Selain bahasa-bahasa figuratif di atas, seperti yang telah
dikemukakan sebelumnya bahwa unsur kepuitisan dengan menggunakan bahasa kiasan
juga didukung dengan adanya sarana retorika atau disebut juga gaya bahasa (rhetorical figure). Menurut Aminuddin
(1995:227) sarana retorika atau gaya bahasa yang digunakan oleh penyair dalam
puisinya adalah bahasa figuratif yang terkait dengan cara penataan dan
pengurutan kata-kata dalam konstruksi kalimat. Dengan adanya sarana retorika
dalam sebuah puisi ini dapat menimbulkan reaksi tertentu, untuk menimbulkan
tanggapan pikiran kepada pembaca.
Tiap pengarang mempunyai gaya bahasa sendiri. Hal ini sesuai
dengan sifat dan kegemaran masing-masing pengarang. Meskipun tiap pengarang
mempunyai gaya dan cara sendiri dalam melahirkan pikiran, namun ada sekumpulan
bentuk atau beberapa macam bentuk yang biasa digunakan.
Sarana retorika itu bermacam-macam, namun setiap periode
atau angkatan sastra itu mempunyai jenis-jenis sarana retorika yang digemari,
bahkan setiap penyair itu mempunyai kekhususan dalam menggunakan dan memilih
sarana retorika dalam sajak-sajaknya. Meskipun begitu, tetapi untuk puisi-puisi
modern atau pun puisi populer juga masih dapat ditemukan berbagai gaya bahasa
dalam tiap lariknya.
Beberapa sarana retorika yang biasa terdapat dalam suatu
sajak adalah pleonasme, enumerasi, pararelisme, retisense, hiperbola, dan
paradoks. Berikut penjelasannya:
Pleonasme (keterangan berulang) ialah sarana retorika yang sepintas
lalu seperti tautologi, tetapi kata yang kedua sebenarnya telah tersimpul dalam
kata yang pertama (Pradopo, 2007:95). Dengan cara demikian, sifat atau hal yang
dimaksudkan itu lebih terang bagi pembaca atau pendengar. Misalnya: naik
meninggi, turun melembah jauh ke bawah, tinggi membukit, jatuh ke bawah, raih menjulang
menggapai bukit, terbang melayang mencapai langit, luka menoreh menusuk perih,
duka menyeruak menghapus suka.

§ YANG HARUS DIKERJAKAN
• a. Sebutkan semua jenis sarana retorika yang menurut kutipan tentang sarana retorika biasa terdapat dalam sajak.
• b. Lanjutkan kutipan tentang sarana retorika dalam puisi itu mulai dari akhir bagiannya.

§ DATA

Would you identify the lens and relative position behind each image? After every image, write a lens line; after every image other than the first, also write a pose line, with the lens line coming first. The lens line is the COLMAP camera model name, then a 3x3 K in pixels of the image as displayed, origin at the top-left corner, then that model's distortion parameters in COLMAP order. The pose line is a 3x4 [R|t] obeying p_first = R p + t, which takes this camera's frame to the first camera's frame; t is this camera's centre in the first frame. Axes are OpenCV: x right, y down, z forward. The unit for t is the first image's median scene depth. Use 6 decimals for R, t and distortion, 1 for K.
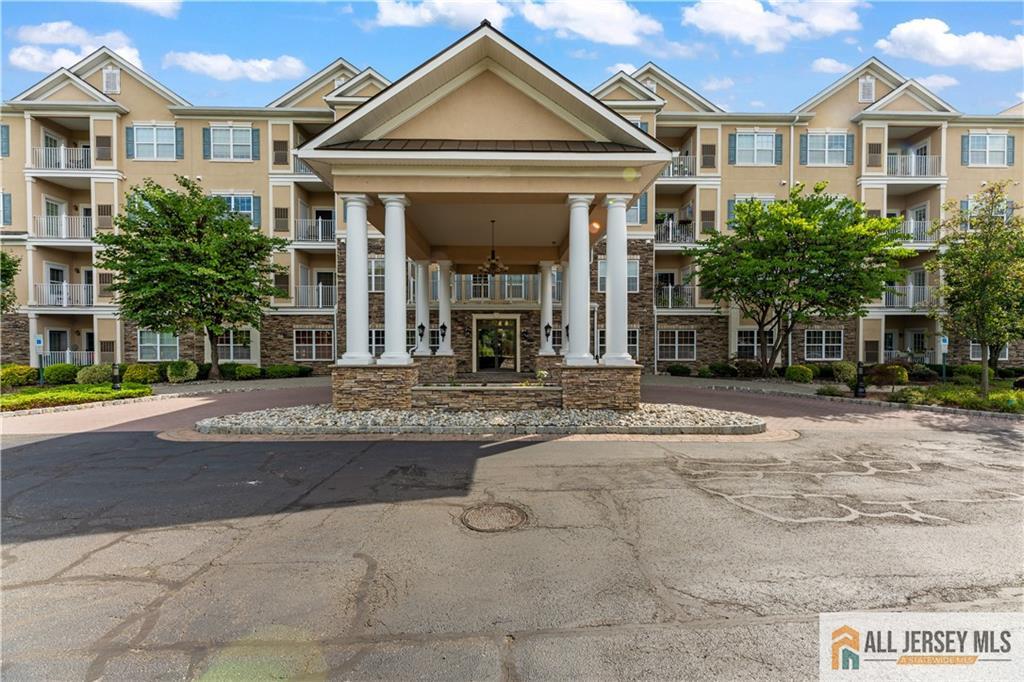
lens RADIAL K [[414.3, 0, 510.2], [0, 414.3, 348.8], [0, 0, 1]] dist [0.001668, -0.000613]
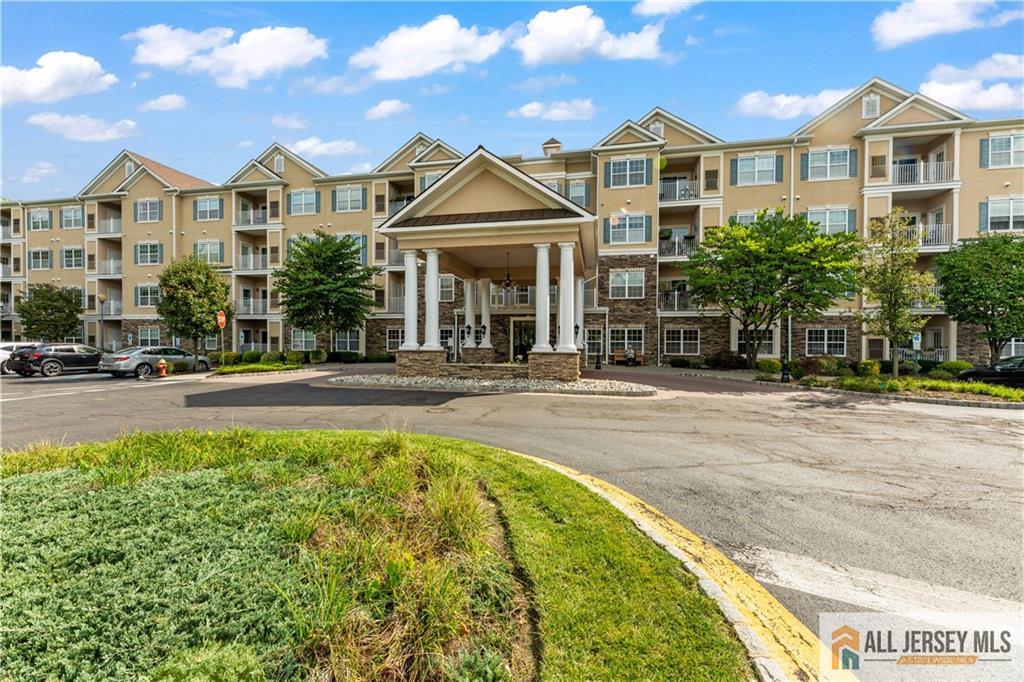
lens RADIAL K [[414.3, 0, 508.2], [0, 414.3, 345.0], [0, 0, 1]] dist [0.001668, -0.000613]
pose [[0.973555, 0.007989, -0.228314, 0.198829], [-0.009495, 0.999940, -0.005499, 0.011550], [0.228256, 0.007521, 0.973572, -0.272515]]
--
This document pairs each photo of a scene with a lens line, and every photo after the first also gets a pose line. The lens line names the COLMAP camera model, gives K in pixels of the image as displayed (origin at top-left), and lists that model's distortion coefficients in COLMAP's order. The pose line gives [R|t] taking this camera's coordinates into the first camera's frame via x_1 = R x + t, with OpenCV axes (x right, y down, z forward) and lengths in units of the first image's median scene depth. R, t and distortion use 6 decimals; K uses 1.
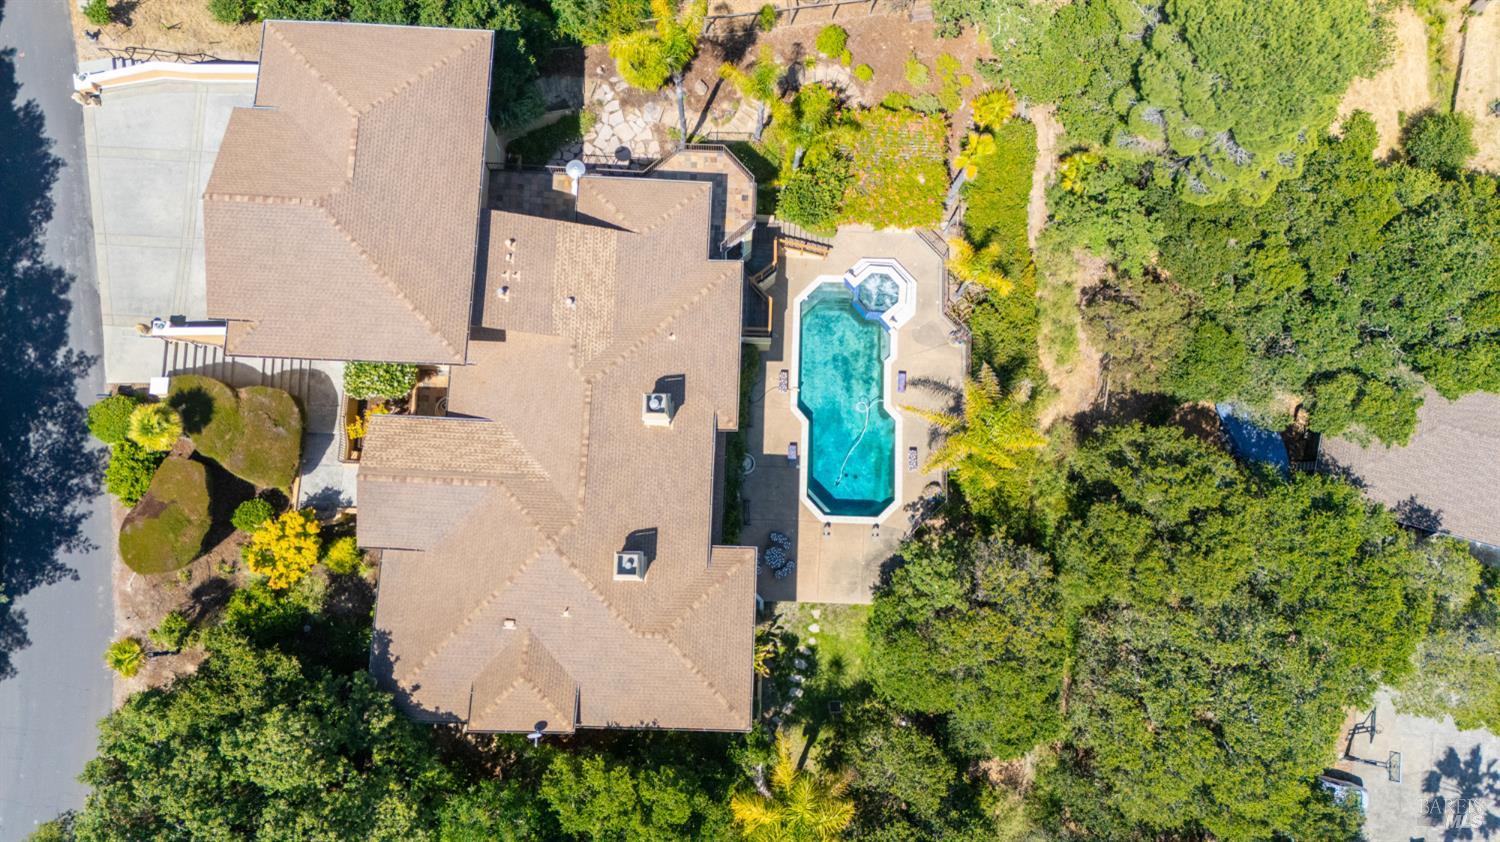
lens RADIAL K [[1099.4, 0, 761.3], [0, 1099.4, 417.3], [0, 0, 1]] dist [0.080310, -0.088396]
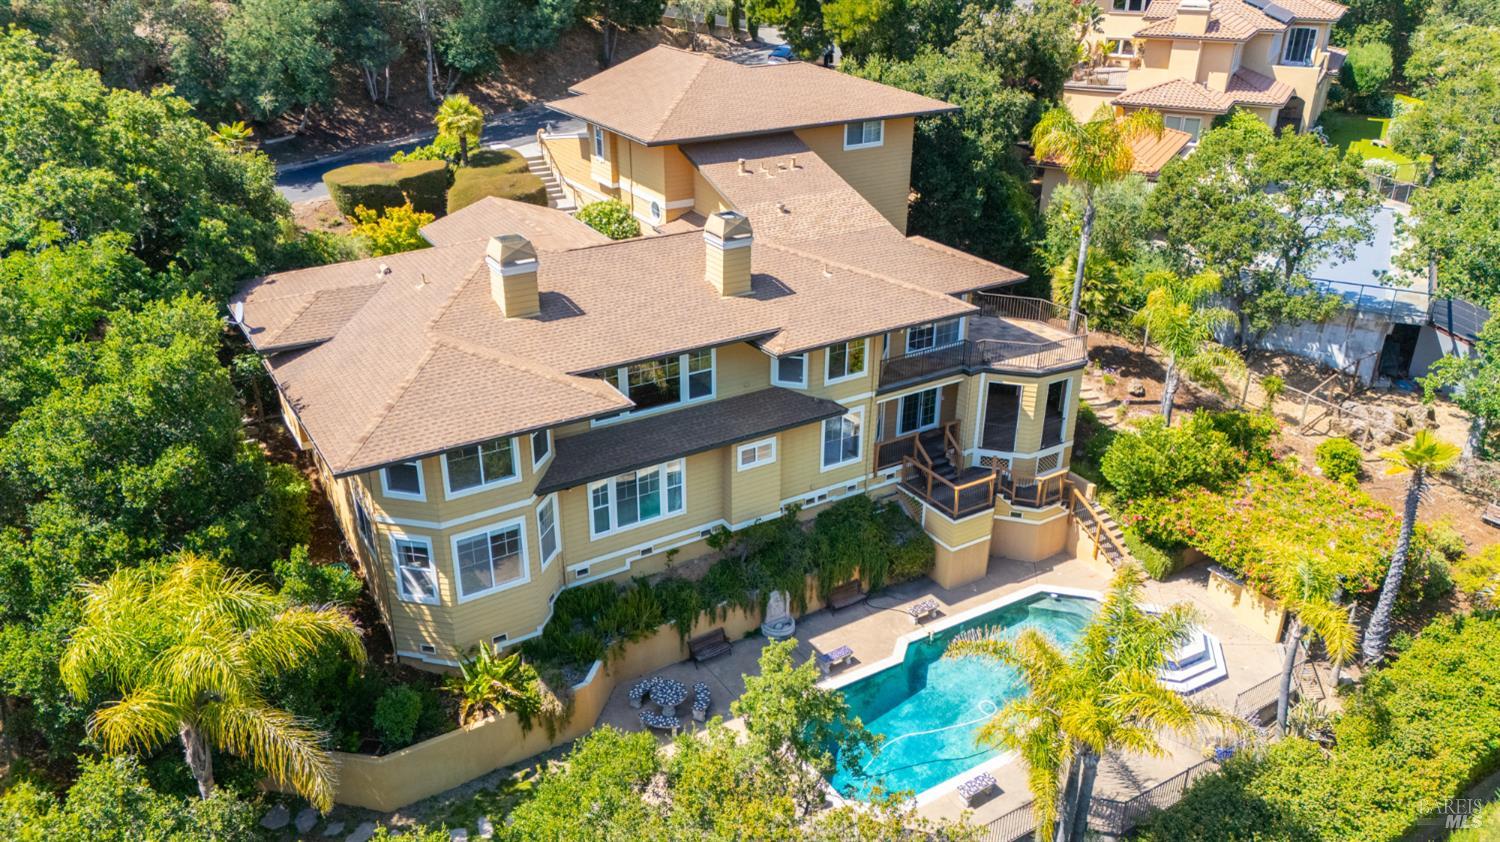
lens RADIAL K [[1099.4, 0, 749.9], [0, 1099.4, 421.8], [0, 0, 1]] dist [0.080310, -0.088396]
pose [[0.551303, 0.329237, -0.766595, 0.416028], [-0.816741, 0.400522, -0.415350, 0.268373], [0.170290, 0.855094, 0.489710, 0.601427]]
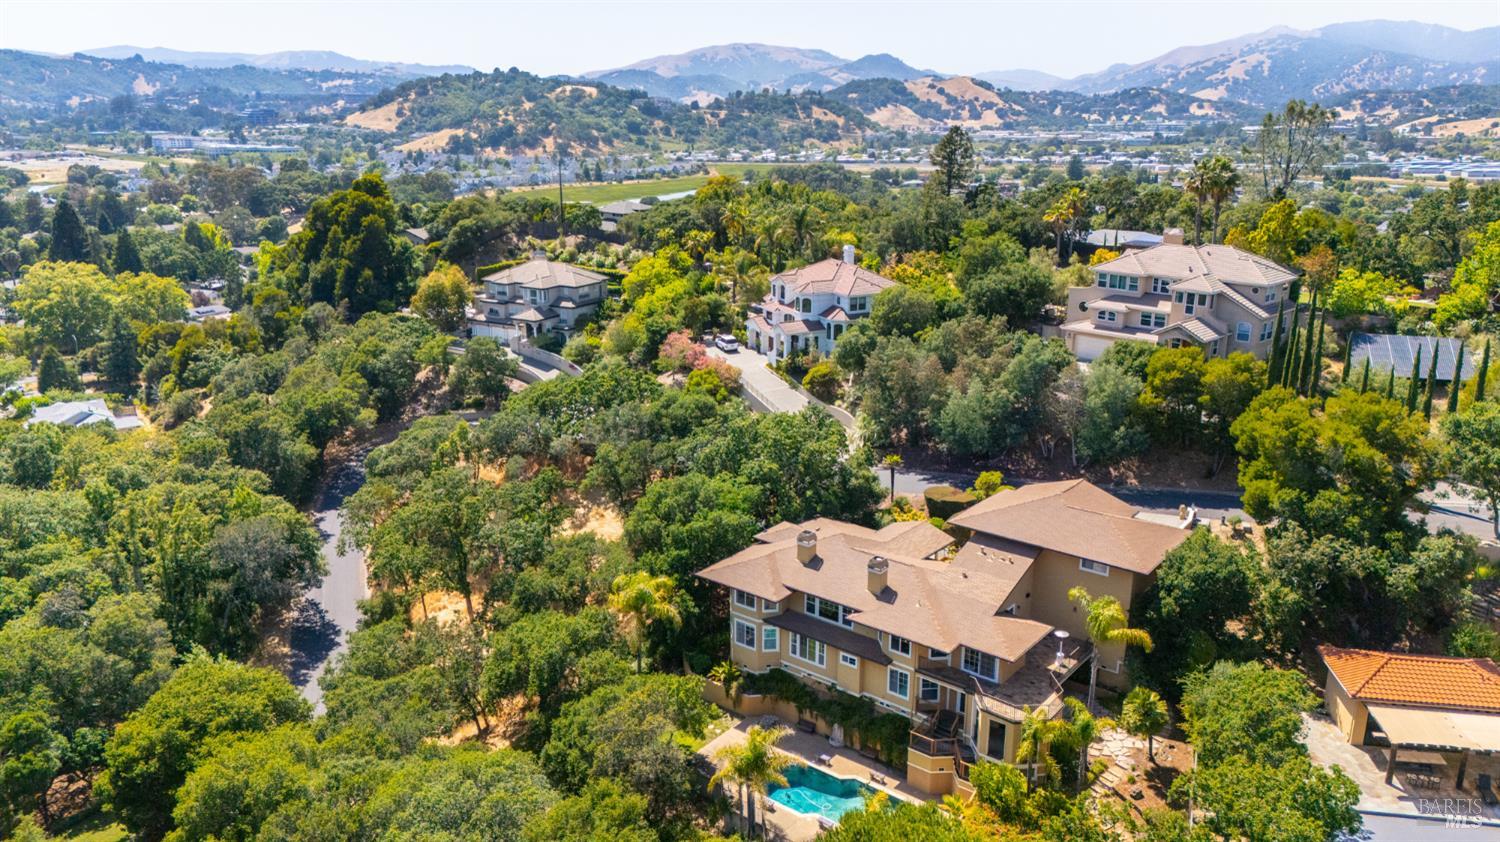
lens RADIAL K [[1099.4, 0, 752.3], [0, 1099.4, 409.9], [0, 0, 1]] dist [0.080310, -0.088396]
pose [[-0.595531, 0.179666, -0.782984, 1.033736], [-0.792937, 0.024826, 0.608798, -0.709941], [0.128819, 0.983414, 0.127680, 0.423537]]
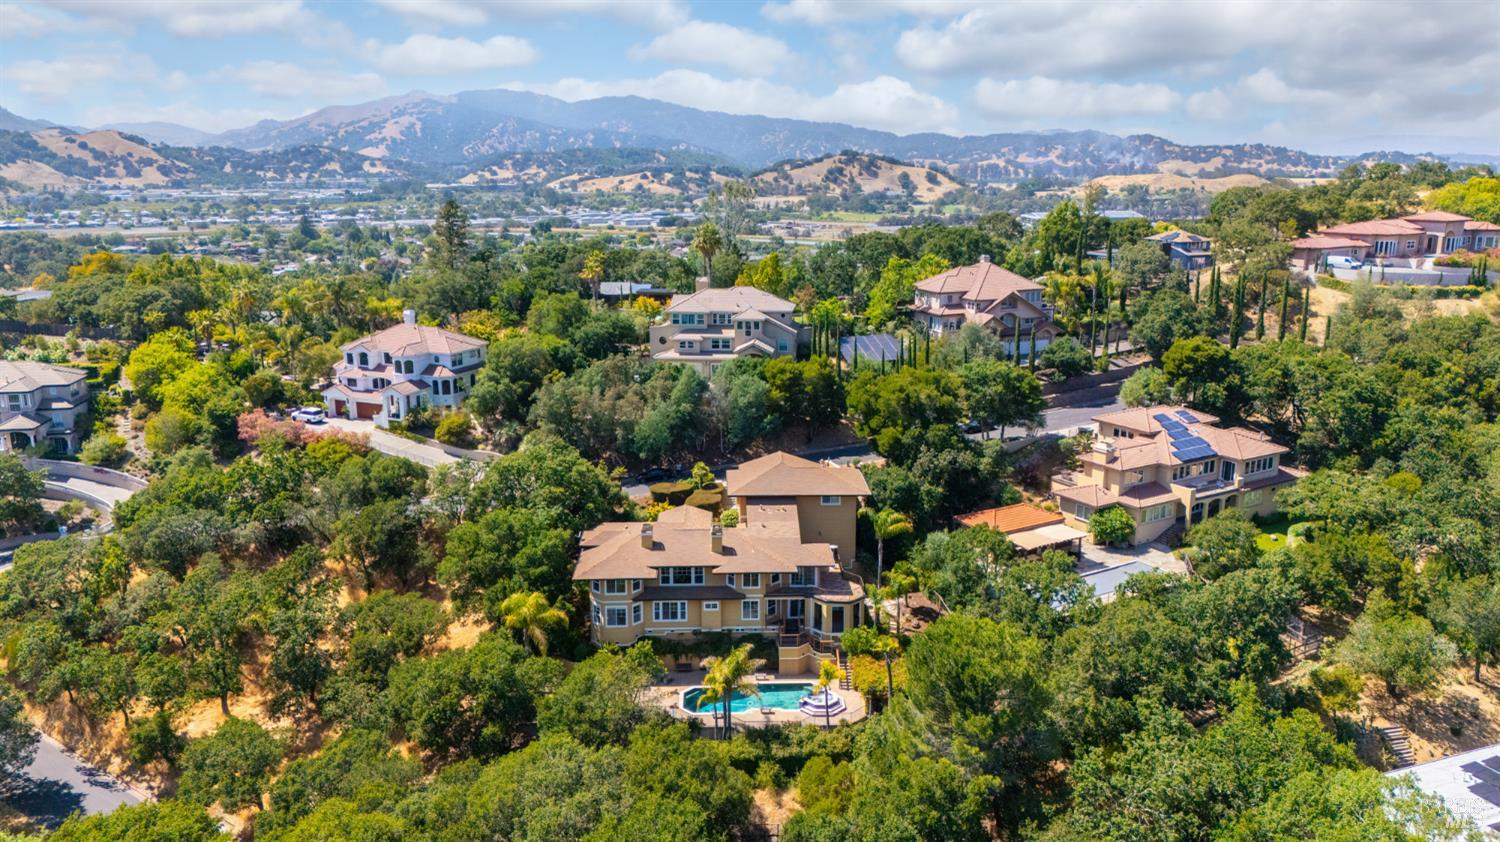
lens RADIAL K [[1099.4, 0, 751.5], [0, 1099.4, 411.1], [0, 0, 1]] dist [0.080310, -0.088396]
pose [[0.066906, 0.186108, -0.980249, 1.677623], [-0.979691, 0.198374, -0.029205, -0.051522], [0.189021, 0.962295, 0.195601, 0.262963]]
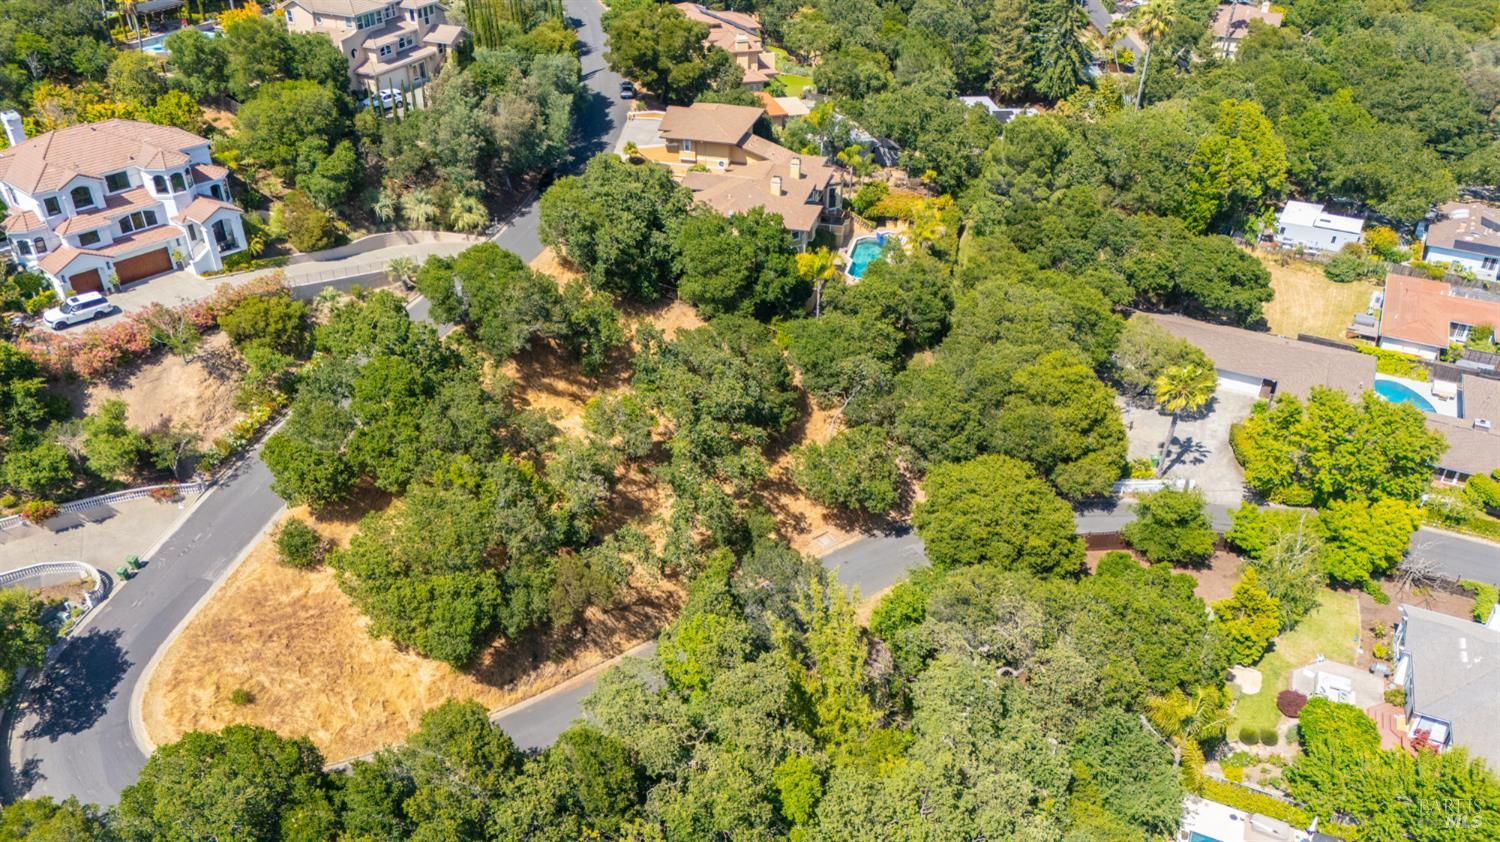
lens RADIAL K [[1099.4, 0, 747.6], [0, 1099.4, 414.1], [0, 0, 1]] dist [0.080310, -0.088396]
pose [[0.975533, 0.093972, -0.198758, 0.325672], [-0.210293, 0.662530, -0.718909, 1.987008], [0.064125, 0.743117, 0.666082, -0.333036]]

§ JAWABAN TIAP TUGAS
• a. Pleonasme, enumerasi, pararelisme, retisense, hiperbola, dan paradoks.

• b.
Enumerasi (penjumlahan) ialah
sarana retorika yang berupa pemecahan suatu hal atau keadaan menjadi beberapa
bagian dengan tujuan agar hal atau keadaan itu lebih jelas dan nyata bagi
pembaca atau pendengar (Pradopo, 2007:96). Dengan demikian suatu pernyataan
atau keadaan, memberi intensitas. Seperti sajak Kirjomulyo berikut ini.
APRIL
Kenangan buat Lorca
Secepat
kedatangan bulan April
cintaku
kembali dalam diri
membersit,sewarna
hijau alam
melingkar,
sebulat bulan sabit
Langkahku
memberat menciptakan bumi
girang
melonjak mengatasi hati
berpecahan
di atas kota hati
pada
hati dan hati, pada wajah dan wajah
Tiada
terasa dan tiada bermaksud
aku
menjerit sejauh angin menderai
Lorca,
‘ku ingat padamu
Hijau
alammu sehijau alamku
….
(Romansa
Perjalanan, 2000)
Bait kedua itu merupakan enumerasi (penjumlahan): girang
yang dirasakan sampai bertebaran di kota sampai ke desa, bahkan dapat dirasakan
oleh hati-hati yang lain dan semua orang dapat melihatnya.
Pararelisme (persejajaran) ialah mengulang isi kalimat yang maksud dan
tujuannya serupa. Slametmuljana menambahkan bahwa sarana retorik yang dalam penataan
kata-katanya menggunakan gaya pararelisme dalam puisi yakni kalimat yang
berikut hanya dalam satu atau dua kata berlainan dari kalimat yang mendahului.
(Pradopo, 2007:97). Misalnya pada sajak Sapardi Djoko Damono berikut ini.
SUNYI
YANG LEBAT
sunyi
yang lebat: ujung-ujung jari
sunyi
yang lebat: bola mata dan gendang telinga
sunyi
yang lebat: lidah dan lubang hidung
sunyi
yang dikenal: sebagai hutan pohon-pohon roboh
margasatwa membusuk di tepi sungai kering, para
pemburu mencari jejak pencaindra…
(Ayat-ayat
Api, 2000)
Pengulangan bunyi pada larik yang berbunyi ‘sunyi yang
lebat’ pada baris ke-1, ke-2, dan ke-3 ini bertujuan mempertegas suasana sepi
yang ingin dirasakan penyair saat itu. Kesepian itu seperti semak yang tumbuh
lebat, menjalar ke ujung-ujung jari,
… bola mata dan gendang telinga, sampai
ke …lidah dan ujung hidung. Sehingga
kesendirian yang dialami penyair begitu terasa nyata. Jadi, tujuan penyair
mengulangi kata sunyi pada baris pertama
ingin menunjukkan betapa sepi dan sendirinya ia ketika itu.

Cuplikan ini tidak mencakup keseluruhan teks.